Following the second successful REIPL there were the following:- 13:07:45 HHC00904I 0:1C60 CTCI: Halt or clear recognized 13:07:45 HHC01312I 0:1C60 CHAN: stat 0C00, count 8000=>A961E5D4 40D6D5D3 C9D5C540 40404040 z/VM ONLINE 13:07:45 HHC01308I 0:1C60 CHAN: clear completed 13:07:45 HHC01317I 0:1C60 CHAN: scsw 00001001, stat 0000, count 0000, ccw 00000000 13:07:45 HHC01318I 0:1C60 CHAN: test I/O: cc=0 13:07:45 HHC01315I 0:1C60 CHAN: ccw 03000000 00000000 13:07:45 HHC01312I 0:1C60 CHAN: stat 0C00, count 0000 13:07:45 HHC01317I 0:1C60 CHAN: scsw 00C04007, stat 0C00, count 0000, ccw 000E6258 13:07:45 HHC01318I 0:1C60 CHAN: test I/O: cc=0 13:07:45 HHC01317I 0:1C60 CHAN: scsw 00C00000, stat 0C00, count 0000, ccw 000E6258 13:07:45 HHC01318I 0:1C60 CHAN: test I/O: cc=1

Following the third unsuccessful REIPL there were the following:- 13:08:20 HHC00904I 0:1C60 CTCI: Halt or clear recognized 13:08:20 HHC01312I 0:1C60 CHAN: stat 0C00, count 8000=>A961E5D4 40D6D5D3 C9D5C540 40404040 z/VM ONLINE 13:08:20 HHC01308I 0:1C60 CHAN: clear completed 13:08:30 HHC00809I Processor CP00: disabled wait state 0002000000000000 0000000000009025

At the moment I'm not sure what this all means, other than if you want to use REIPL don't have any CTCI's in your Hercules config.

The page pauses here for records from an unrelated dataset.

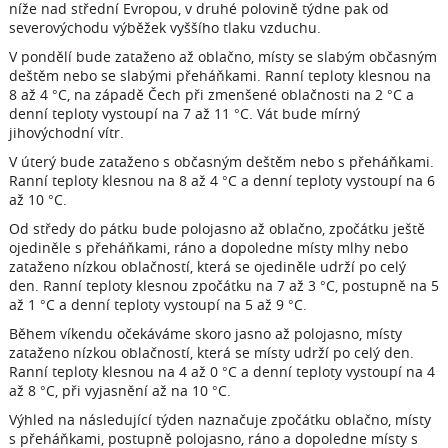
níže nad střední Evropou, v druhé polovině týdne pak od
severovýchodu výběžek vyššího tlaku vzduchu.
V pondělí bude zataženo až oblačno, místy se slabým občasným
deštěm nebo se slabými přeháňkami. Ranní teploty klesnou na
8 až 4 °C, na západě Čech při zmenšené oblačnosti na 2 °C a
denní teploty vystoupí na 7 až 11 °C. Vát bude mírný
jihovýchodní vítr.
V úterý bude zataženo s občasným deštěm nebo s přeháňkami.
Ranní teploty klesnou na 8 až 4 °C a denní teploty vystoupí na 6
až 10 °C.
Od středy do pátku bude polojasno až oblačno, zpočátku ještě
ojediněle s přeháňkami, ráno a dopoledne místy mlhy nebo
zataženo nízkou oblačností, která se ojediněle udrží po celý
den. Ranní teploty klesnou zpočátku na 7 až 3 °C, postupně na 5
až 1 °C a denní teploty vystoupí na 5 až 9 °C.
Během víkendu očekáváme skoro jasno až polojasno, místy
zataženo nízkou oblačností, která se místy udrží po celý den.
Ranní teploty klesnou na 4 až 0 °C a denní teploty vystoupí na 4
až 8 °C, při vyjasnění až na 10 °C.
Výhled na následující týden naznačuje zpočátku oblačno, místy
s přeháňkami, postupně polojasno, ráno a dopoledne místy s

fbi-ranger commented 7 years ago

In my mind it should not be that a certain function can be used and another not. I think we should put all the effort into it, to find the corresponding bugs. Without using it, we would not encounter the bugs. If further traces are needed please let me know. At leased we know that the IFI001 is not necessarily related to zVM 6.3 and the driving OS where Hercules runs. Seems that the state of the CTCI's are not as expected by zVM. Right?